Task input -
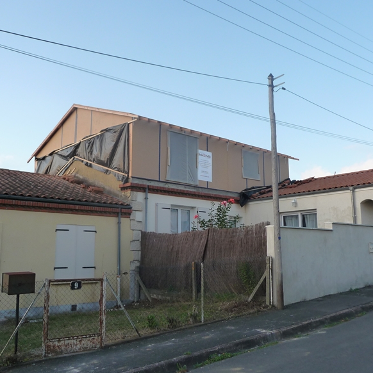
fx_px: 414
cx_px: 188
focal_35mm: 34
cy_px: 185
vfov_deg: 48.5
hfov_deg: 48.4
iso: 160
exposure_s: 1/320
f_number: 3.3
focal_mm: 4.7
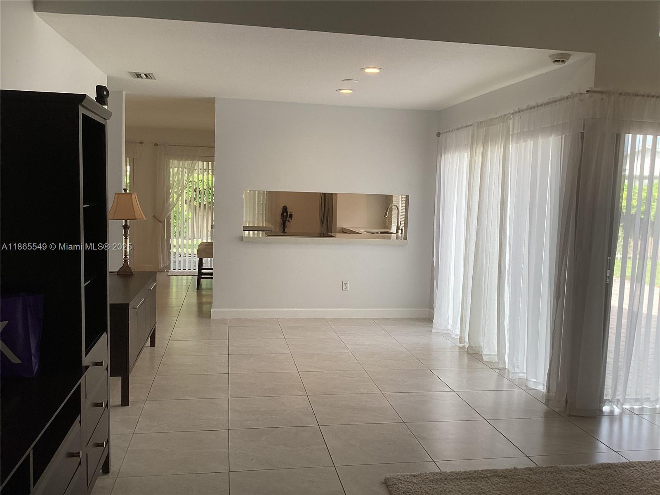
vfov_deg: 45.4
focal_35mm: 31
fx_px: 591
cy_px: 248
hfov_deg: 58.4
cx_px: 330
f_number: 2.4
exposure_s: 1/120
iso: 50
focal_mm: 3.3
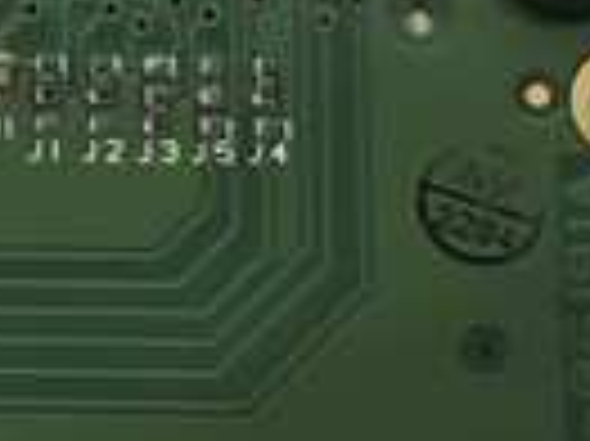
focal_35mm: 128
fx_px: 2180
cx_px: -162
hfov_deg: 14.8
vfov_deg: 11.6
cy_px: 252
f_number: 1.8
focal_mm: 3.99
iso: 100
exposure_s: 1/16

Task prompt - Line by line, reproduce the material above exactly, leaving each picture out.

Answer space -
fx_px: 414
cx_px: 188
focal_35mm: 34
cy_px: 185
vfov_deg: 48.5
hfov_deg: 48.4
iso: 160
exposure_s: 1/320
f_number: 3.3
focal_mm: 4.7
vfov_deg: 45.4
focal_35mm: 31
fx_px: 591
cy_px: 248
hfov_deg: 58.4
cx_px: 330
f_number: 2.4
exposure_s: 1/120
iso: 50
focal_mm: 3.3
focal_35mm: 128
fx_px: 2180
cx_px: -162
hfov_deg: 14.8
vfov_deg: 11.6
cy_px: 252
f_number: 1.8
focal_mm: 3.99
iso: 100
exposure_s: 1/16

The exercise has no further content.